Monday, April 2, 2007
Train Bandit Dies, News Fatal to His Father
St. Joseph, Missouri, 1920
----------
SHOCK OF BANDIT SON'S FATE PROVES FATAL TO THE FATHER
Shock of the discovery of his son's criminal career caused the death of L. T. Walton of St. Joseph, Mo., father of Horace LeRoy Walton, "lone wolf" train robber killed in a battle with a squad of Chicago police after the young bandit had robbed a mail car of the Chicago-bound New Orleans limited when within two hours' ride of Chicago, and killed a Chicago policeman in an attempt to escape with the loot.

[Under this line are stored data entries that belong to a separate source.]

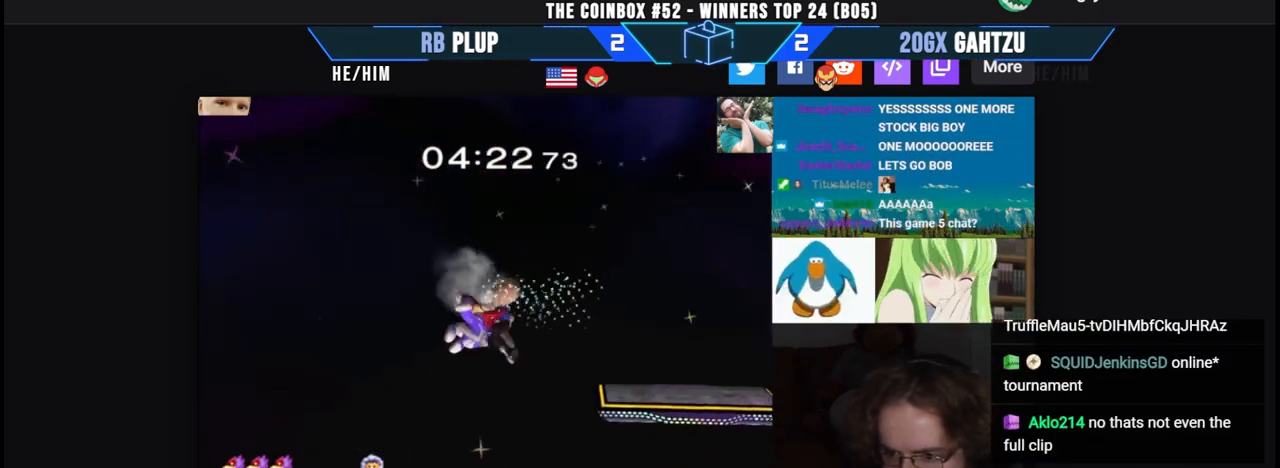
Gameplay with a controller (Nintendo layout); each line is a JSON object with the inputs held at the frame after it. "events" lists button and stick changes between this image and that frame as [ms after this image, input, new state], when the widget could be followed in between. Not read: A L3 R3 Y Z.
{"buttons": [], "left_stick": "down", "right_stick": "center", "events": [[100, "right_stick", "down"], [167, "L1", "down"], [167, "left_stick", "down"], [250, "right_stick", "center"], [300, "L1", "up"], [350, "B", "down"], [467, "B", "up"]]}
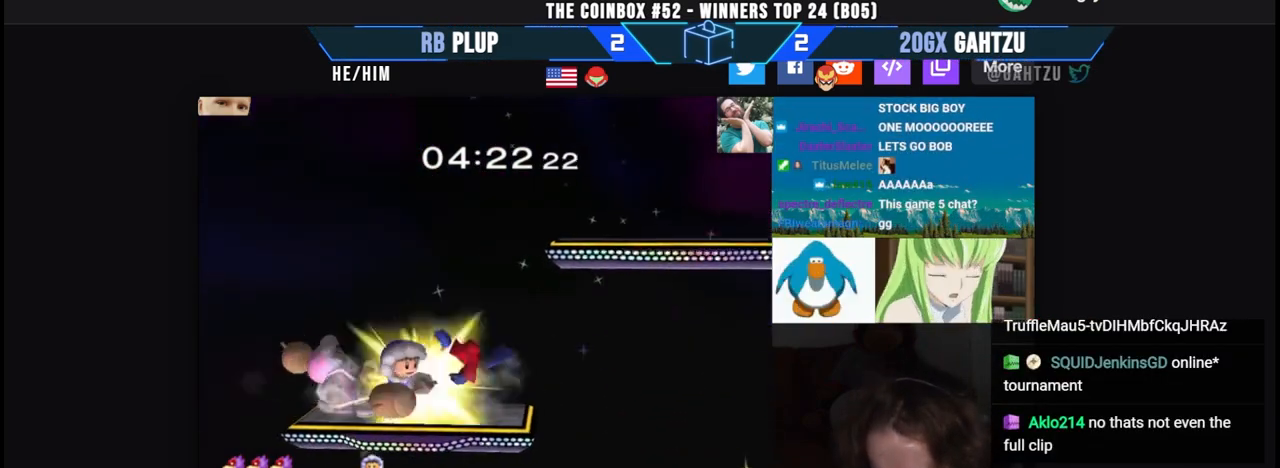
{"buttons": [], "left_stick": "down", "right_stick": "center", "events": [[17, "B", "down"], [267, "B", "up"], [333, "B", "down"], [467, "B", "up"]]}
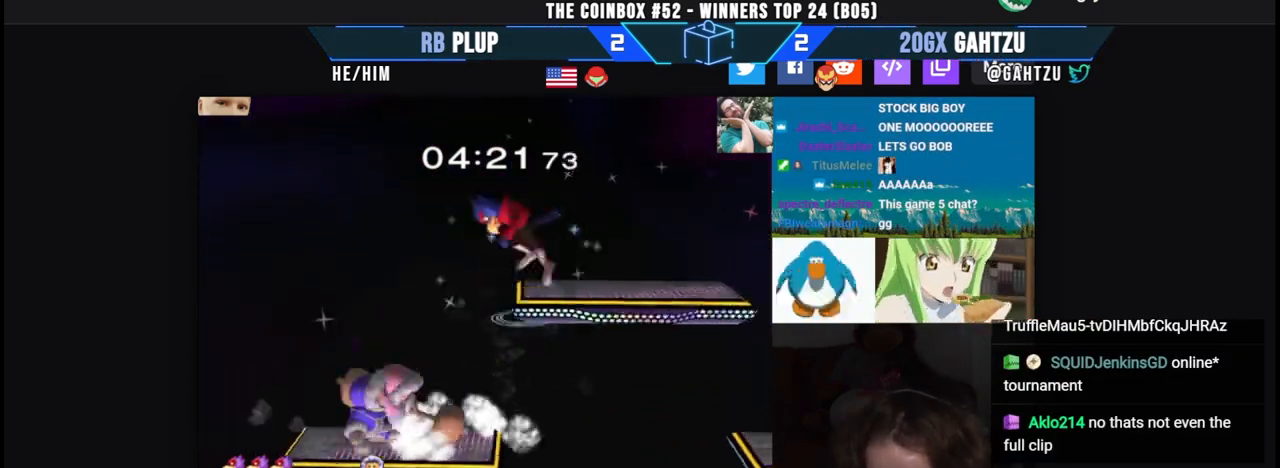
{"buttons": [], "left_stick": "down-right", "right_stick": "center", "events": [[83, "left_stick", "right"], [383, "left_stick", "down-right"]]}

When the lone bandit left the train at its first stop within the city limits he carried a black satchel containing about $70,000 in cash, which was recovered after the police had shot and killed him in a desperate battle at his apartments, a few blocks from where he left the train. The mystery surrounding the disappearance of $35,000, the remainder of the $105,000 said to have been stolen from the mail sacks, is one that the police are still endeavoring to solve.
Walton, the elder, was en route for Chicago with Mrs. Walton, for the purpose of taking their son's body back to St. Joseph, when he was stricken with paralysis as the train pulled into Bucklin, Mo. He was immediately removed to a hospital, where he died within two hours. Mrs. Walton brought her husband's remains to Chicago and the bodies of father and son were buried side by side at Champaign, Ill., where the boy was born.
When the widowed mother stood in the Illinois Central's train shed and watched while the bodies of her husband and son were shoved into a baggage coach she was too grief-stricken to weep. There was too much to look after, even with the assistance of kindly officials, to permit the little lone woman to give way to her pent-up grief. Time and place for that later.
Dick Smythe, aged 19, high school comrade of Horace Walton, the 22-year-old train bandit and slayer of a Chicago policeman, was arrested at his home in St. Joseph, charged with being an accessory in Walton's crimes. He was brought to Chicago, where he had been for a week or two as Walton's companion and guest.
Smythe is said to have confessed that he fled from Walton's apartment on the night he was killed, leaving at the bandit's urging and taking some of the stolen money which, he says, was thrust into his hand.
--The Saturday Blade, Chicago, May 22, 1920, page 1.